[How to complete this task] Rewrite the data from the start through the line containing "Ich habe bei Riess Apartments", putting "March" in place of "maart" and leaving everything else unchanged.

[Data]
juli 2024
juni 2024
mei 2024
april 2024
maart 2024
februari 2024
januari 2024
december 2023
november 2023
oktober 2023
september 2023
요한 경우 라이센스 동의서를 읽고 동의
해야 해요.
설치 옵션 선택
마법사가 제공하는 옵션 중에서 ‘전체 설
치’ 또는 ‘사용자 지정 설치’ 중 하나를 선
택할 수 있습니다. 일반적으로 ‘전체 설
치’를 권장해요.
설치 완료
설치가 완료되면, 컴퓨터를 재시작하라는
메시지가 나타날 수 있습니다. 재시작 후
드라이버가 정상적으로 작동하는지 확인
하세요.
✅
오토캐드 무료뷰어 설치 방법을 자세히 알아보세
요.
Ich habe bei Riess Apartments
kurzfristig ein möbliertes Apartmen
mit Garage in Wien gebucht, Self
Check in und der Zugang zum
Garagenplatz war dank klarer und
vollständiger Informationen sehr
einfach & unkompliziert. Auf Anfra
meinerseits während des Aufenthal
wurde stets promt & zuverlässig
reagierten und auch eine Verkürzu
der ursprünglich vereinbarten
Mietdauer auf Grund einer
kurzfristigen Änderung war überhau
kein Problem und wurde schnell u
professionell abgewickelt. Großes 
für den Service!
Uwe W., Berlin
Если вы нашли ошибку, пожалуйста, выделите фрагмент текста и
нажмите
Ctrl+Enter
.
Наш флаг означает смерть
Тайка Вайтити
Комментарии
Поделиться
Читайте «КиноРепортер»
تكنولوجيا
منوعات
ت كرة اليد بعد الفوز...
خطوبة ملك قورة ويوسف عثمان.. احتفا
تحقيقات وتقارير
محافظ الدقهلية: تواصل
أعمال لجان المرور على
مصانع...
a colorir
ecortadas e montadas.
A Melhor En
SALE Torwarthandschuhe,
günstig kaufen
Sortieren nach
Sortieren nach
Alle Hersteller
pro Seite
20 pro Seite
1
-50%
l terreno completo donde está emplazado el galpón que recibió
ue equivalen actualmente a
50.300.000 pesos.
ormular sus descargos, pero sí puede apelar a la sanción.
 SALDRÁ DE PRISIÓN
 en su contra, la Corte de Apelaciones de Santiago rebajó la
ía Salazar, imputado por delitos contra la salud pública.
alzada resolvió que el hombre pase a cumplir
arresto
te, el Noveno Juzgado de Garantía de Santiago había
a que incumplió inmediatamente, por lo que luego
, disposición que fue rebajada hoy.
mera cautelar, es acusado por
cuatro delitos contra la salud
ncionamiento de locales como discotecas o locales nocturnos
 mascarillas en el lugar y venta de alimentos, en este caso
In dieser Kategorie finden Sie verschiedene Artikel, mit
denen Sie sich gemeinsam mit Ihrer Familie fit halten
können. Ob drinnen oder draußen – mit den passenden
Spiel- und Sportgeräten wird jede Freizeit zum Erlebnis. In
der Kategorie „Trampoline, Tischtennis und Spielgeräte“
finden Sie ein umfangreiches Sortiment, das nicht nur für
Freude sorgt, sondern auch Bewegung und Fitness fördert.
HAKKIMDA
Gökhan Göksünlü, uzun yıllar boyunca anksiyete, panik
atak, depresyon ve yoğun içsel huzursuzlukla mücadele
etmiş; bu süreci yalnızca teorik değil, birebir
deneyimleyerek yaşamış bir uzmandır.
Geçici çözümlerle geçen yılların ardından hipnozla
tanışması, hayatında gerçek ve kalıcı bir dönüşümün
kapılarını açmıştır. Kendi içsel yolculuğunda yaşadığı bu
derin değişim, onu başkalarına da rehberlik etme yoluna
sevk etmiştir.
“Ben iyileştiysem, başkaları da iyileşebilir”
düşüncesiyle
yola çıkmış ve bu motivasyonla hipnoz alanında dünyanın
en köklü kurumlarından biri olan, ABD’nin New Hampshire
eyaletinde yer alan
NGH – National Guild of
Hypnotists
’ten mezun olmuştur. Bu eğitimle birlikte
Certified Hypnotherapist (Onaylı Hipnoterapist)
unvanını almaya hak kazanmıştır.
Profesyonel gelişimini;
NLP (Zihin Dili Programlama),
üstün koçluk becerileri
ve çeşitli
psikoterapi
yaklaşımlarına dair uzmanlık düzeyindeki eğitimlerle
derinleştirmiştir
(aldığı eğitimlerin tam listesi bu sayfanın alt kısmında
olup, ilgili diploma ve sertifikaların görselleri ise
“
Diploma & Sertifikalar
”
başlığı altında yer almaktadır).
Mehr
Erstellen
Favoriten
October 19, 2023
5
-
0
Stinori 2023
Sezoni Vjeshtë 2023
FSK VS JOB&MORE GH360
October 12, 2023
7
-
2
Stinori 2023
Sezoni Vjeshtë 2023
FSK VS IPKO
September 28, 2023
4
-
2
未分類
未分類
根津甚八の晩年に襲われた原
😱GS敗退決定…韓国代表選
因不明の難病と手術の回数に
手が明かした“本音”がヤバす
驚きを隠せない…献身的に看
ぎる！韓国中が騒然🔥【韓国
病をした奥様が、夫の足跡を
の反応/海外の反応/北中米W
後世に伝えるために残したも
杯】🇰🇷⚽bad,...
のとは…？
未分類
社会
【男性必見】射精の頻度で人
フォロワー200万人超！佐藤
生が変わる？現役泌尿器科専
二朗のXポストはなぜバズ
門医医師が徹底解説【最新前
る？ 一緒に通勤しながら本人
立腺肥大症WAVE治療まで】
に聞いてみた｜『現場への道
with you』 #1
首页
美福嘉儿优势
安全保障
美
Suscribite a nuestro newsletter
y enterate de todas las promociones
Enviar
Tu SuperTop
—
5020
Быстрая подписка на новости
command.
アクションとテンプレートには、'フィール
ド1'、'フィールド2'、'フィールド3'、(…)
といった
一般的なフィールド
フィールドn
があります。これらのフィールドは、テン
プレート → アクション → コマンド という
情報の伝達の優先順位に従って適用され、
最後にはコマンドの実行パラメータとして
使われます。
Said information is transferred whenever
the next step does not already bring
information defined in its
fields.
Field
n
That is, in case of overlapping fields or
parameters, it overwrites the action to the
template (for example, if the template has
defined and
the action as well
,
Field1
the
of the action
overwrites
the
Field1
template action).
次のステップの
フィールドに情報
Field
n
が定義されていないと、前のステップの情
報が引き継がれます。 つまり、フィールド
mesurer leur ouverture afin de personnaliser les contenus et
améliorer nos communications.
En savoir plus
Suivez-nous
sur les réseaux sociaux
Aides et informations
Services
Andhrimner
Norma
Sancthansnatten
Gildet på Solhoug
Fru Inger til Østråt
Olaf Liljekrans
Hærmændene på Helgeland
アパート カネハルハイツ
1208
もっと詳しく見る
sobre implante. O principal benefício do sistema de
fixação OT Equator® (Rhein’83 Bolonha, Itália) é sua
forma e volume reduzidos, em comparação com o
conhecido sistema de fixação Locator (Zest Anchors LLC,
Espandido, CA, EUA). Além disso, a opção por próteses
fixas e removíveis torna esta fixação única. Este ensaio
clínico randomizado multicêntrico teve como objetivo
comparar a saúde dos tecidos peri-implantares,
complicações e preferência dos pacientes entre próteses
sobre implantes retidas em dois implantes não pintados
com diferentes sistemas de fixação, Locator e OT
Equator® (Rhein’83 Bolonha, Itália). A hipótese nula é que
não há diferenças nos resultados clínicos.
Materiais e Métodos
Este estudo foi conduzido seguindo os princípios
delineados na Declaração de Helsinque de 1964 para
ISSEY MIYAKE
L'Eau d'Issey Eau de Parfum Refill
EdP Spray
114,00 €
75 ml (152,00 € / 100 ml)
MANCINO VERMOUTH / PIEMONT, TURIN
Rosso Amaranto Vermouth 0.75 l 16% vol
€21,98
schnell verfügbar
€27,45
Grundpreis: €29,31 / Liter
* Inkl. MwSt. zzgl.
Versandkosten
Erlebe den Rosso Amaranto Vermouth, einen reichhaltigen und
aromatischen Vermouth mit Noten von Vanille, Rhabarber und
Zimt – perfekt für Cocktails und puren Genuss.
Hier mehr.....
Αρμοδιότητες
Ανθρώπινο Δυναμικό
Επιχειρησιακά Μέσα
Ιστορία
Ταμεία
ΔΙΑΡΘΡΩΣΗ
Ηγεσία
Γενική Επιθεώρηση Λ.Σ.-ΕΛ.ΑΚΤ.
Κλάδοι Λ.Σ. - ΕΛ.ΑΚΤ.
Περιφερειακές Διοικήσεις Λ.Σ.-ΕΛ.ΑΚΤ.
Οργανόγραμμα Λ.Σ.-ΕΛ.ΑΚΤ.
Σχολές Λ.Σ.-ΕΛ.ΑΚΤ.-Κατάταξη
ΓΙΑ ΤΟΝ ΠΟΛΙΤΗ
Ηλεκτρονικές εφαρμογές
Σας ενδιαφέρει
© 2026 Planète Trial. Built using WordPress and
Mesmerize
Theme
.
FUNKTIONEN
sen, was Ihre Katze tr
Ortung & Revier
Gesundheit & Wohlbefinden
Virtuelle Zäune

[Exercise response]
juli 2024
juni 2024
mei 2024
april 2024
March 2024
februari 2024
januari 2024
december 2023
november 2023
oktober 2023
september 2023
요한 경우 라이센스 동의서를 읽고 동의
해야 해요.
설치 옵션 선택
마법사가 제공하는 옵션 중에서 ‘전체 설
치’ 또는 ‘사용자 지정 설치’ 중 하나를 선
택할 수 있습니다. 일반적으로 ‘전체 설
치’를 권장해요.
설치 완료
설치가 완료되면, 컴퓨터를 재시작하라는
메시지가 나타날 수 있습니다. 재시작 후
드라이버가 정상적으로 작동하는지 확인
하세요.
✅
오토캐드 무료뷰어 설치 방법을 자세히 알아보세
요.
Ich habe bei Riess Apartments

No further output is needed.